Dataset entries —
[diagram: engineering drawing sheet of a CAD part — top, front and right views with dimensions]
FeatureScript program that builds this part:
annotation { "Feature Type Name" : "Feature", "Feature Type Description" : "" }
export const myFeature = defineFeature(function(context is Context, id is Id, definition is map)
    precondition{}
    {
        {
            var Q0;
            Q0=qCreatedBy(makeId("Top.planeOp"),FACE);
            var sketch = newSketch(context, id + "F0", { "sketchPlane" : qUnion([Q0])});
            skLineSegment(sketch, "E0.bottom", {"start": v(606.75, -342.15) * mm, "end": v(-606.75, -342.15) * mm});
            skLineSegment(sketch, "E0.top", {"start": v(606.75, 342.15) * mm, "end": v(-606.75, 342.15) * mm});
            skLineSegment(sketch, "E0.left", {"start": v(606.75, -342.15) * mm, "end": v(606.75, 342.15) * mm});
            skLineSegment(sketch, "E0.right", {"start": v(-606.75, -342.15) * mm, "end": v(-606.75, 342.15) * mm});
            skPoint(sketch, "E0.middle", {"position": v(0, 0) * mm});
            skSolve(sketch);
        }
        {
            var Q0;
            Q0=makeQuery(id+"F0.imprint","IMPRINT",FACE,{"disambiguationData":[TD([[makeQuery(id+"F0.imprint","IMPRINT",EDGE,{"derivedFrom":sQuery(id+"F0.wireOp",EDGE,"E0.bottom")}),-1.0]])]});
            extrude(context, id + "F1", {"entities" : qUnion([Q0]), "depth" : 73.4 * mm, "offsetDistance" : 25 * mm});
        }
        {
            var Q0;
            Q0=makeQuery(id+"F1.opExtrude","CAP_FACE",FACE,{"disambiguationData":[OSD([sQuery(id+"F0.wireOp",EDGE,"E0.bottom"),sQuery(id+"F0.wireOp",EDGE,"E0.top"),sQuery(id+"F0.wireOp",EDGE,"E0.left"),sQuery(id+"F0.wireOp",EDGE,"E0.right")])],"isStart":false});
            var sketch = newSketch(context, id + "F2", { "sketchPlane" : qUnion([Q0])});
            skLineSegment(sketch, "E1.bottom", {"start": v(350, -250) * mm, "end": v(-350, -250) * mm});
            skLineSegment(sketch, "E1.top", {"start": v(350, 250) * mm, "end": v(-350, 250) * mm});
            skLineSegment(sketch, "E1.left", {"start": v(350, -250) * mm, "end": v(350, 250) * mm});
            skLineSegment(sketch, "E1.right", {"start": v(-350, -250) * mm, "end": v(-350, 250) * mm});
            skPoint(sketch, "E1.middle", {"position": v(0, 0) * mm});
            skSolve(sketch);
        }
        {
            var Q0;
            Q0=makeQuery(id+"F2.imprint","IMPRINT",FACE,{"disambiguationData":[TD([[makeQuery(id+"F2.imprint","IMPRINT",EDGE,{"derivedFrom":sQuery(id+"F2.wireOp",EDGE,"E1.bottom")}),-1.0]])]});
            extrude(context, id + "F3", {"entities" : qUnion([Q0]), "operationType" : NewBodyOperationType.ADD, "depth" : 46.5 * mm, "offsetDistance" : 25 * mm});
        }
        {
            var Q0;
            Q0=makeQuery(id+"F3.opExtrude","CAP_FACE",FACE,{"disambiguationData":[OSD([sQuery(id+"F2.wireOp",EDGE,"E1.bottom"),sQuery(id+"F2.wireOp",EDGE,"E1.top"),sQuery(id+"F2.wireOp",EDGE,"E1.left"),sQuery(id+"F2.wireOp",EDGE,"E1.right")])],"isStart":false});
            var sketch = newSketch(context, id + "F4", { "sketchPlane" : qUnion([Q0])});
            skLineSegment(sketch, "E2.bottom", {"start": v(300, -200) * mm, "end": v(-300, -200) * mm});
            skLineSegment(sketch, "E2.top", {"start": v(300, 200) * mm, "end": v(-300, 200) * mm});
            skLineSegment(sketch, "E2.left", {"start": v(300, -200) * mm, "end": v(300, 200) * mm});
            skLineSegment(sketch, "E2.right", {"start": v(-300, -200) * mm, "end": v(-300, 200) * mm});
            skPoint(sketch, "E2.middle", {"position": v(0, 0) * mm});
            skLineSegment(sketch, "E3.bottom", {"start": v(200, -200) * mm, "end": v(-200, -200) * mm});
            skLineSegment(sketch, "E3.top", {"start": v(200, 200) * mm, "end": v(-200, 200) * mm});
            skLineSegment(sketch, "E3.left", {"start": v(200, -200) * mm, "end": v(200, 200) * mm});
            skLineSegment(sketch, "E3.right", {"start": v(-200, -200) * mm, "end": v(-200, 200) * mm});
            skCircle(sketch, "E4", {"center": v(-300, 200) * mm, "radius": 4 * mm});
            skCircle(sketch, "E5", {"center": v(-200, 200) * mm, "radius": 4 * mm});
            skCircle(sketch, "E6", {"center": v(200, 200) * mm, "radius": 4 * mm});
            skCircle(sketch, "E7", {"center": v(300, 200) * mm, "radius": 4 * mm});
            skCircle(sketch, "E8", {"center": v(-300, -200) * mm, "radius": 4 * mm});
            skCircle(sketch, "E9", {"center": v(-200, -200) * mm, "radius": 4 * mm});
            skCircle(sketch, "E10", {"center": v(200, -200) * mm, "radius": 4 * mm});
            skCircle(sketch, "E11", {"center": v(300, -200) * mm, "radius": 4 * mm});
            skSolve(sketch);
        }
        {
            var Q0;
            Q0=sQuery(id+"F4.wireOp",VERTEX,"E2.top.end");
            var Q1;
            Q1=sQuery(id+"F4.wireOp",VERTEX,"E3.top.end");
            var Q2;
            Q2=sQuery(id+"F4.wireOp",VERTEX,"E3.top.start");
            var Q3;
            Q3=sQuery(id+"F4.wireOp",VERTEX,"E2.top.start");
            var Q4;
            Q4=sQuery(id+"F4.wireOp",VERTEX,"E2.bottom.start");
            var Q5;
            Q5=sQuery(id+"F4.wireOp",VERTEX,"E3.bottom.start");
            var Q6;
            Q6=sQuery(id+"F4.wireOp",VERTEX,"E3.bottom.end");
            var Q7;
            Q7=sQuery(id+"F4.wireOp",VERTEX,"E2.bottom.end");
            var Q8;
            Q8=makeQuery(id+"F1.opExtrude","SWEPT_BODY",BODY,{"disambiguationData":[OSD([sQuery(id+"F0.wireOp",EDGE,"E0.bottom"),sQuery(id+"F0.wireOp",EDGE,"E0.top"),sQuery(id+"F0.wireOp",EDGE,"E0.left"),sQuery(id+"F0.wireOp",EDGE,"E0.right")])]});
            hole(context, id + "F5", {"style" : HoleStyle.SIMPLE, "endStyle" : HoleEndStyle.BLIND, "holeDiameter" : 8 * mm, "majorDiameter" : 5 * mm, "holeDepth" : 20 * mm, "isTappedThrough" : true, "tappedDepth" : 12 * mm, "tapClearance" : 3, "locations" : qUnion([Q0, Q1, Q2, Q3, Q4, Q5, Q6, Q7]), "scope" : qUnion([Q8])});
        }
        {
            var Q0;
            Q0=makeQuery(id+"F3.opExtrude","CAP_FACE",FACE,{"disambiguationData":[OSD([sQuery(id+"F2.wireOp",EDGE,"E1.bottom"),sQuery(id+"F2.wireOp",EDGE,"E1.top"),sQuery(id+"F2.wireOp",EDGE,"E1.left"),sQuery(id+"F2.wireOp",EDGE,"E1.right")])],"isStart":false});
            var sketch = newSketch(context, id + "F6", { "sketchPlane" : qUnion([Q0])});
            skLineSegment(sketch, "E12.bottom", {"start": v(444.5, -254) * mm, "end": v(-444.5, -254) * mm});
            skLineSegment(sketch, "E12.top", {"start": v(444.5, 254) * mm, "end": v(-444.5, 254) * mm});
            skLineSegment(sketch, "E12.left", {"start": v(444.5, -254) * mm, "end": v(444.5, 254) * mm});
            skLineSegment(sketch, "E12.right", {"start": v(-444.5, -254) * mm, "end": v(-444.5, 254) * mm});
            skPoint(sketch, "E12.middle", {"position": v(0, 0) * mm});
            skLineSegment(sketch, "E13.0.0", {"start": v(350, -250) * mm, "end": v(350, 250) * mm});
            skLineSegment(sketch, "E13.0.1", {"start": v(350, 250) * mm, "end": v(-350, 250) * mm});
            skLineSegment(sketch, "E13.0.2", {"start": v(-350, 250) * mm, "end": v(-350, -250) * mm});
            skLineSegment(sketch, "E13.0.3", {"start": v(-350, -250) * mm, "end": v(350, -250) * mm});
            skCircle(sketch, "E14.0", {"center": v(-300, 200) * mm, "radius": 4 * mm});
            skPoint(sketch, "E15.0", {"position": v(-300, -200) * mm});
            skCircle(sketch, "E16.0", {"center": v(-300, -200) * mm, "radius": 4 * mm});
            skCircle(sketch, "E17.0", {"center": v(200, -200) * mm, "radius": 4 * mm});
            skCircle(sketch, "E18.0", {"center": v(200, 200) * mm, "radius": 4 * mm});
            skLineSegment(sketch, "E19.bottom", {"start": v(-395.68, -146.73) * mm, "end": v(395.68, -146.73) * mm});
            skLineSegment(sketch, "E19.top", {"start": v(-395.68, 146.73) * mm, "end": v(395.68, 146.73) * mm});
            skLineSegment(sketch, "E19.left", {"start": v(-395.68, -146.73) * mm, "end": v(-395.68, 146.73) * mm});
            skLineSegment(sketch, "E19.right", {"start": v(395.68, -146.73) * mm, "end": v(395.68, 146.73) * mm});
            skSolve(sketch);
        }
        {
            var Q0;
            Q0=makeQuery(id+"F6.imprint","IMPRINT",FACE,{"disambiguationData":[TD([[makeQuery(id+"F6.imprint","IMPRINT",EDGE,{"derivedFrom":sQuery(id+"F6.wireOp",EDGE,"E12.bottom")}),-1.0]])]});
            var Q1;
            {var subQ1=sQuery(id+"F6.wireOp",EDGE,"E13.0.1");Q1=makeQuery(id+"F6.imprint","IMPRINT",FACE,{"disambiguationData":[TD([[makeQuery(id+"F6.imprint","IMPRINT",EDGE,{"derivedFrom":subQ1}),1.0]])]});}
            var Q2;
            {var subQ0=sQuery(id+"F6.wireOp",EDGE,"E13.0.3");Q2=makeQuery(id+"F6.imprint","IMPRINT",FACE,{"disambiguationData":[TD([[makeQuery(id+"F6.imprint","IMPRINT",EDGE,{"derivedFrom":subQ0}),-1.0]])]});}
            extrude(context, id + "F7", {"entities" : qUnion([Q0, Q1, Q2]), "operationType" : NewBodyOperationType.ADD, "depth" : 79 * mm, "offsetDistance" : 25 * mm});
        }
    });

Problem to work on — Can you rewrite the records, starting at their beginning and running through the line that contains "export const myFeature", with "Feature Type Description" changed to "Feature Description" and nothing else altered?

Final result —
[diagram: engineering drawing sheet of a CAD part — top, front and right views with dimensions]
FeatureScript program that builds this part:
annotation { "Feature Type Name" : "Feature", "Feature Description" : "" }
export const myFeature = defineFeature(function(context is Context, id is Id, definition is map)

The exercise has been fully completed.